The headline on a recent story in The Atlantic magazine raised an issue we should all ponder: “Why the past 10 years of American life have become uniquely stupid.”

We know exactly what was on Gendron’s mind Saturday. He posted a mile-long screed rooted in white supremacy and promoting the “great replacement theory” — a talking point you can actually hear on evening talk shows on a certain network. Hosts on these shows come right out and say it. In short, this “theory” holds that a conspiracy is underway to “replace” white people with hated minorities.

The killings in Buffalo had an immediate impact on the race for governor of the state. Democratic Gov.
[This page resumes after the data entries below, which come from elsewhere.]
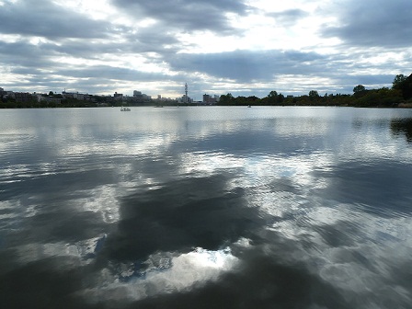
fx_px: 298
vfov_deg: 54.9
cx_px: 206
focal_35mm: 25
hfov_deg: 69.4
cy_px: 154
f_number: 4.5
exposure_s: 1/400
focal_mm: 4.1
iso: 80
Kathy Hochul decried laws that allow buyers such as Gendron — a mentally unstable white teenager — to acquire oversized magazines that hold large amounts of bullets; Congressman Lee Zeldin (R-Shirley), a Republican, called for reinstatement of the death penalty; and former Nassau County executive Tom Suozzi, running as a Democrat and hoping to topple Hochul in a primary, said the state has been lax on crime. In referring to elected officials in the state, Suozzi also made the point that this is what you get for electing those people. 

On Tuesday, President Joe Biden and his wife traveled to Buffalo for what has become another uniquely American ritual: a president going to the scene of a mass killing to comfort the grieving. President Obama did the same after the slaughter of children in Newtown.

In 1970, Dee Brown wrote a celebrated book about the ethnic cleansing of the American Indian, from the moment Europeans landed on these shores to the massacre of up to 300 men, women and children at Wounded Knee, S.D., in December 1890. He called his book “Bury My Heart at Wounded Knee.”

This book should be required reading in every middle school in America. But given the current climate, and the hysterically bogus discussion of critical race theory, certain groups would demand the book be removed not only from the school curriculum but from school libraries as well. Teaching it, they would argue, might hurt their children’s feelings, or give them a negative view of their country’s history. For some, the truth is a bridge too far.

One day someone will write a book titled “Bury My Heart at Newtown” (26 dead); or “Bury My Heart at Charleston” (nine Black men and women murdered in their church); or “Bury My Heart at El Paso” (22 dead in a Walmart); or Bury My Heart in Pittsburgh (11 murdered in a synagogue). Now we can add “Bury My Heart at Buffalo” (10 dead) to that list.

Just change the location and a new book can be published every few months.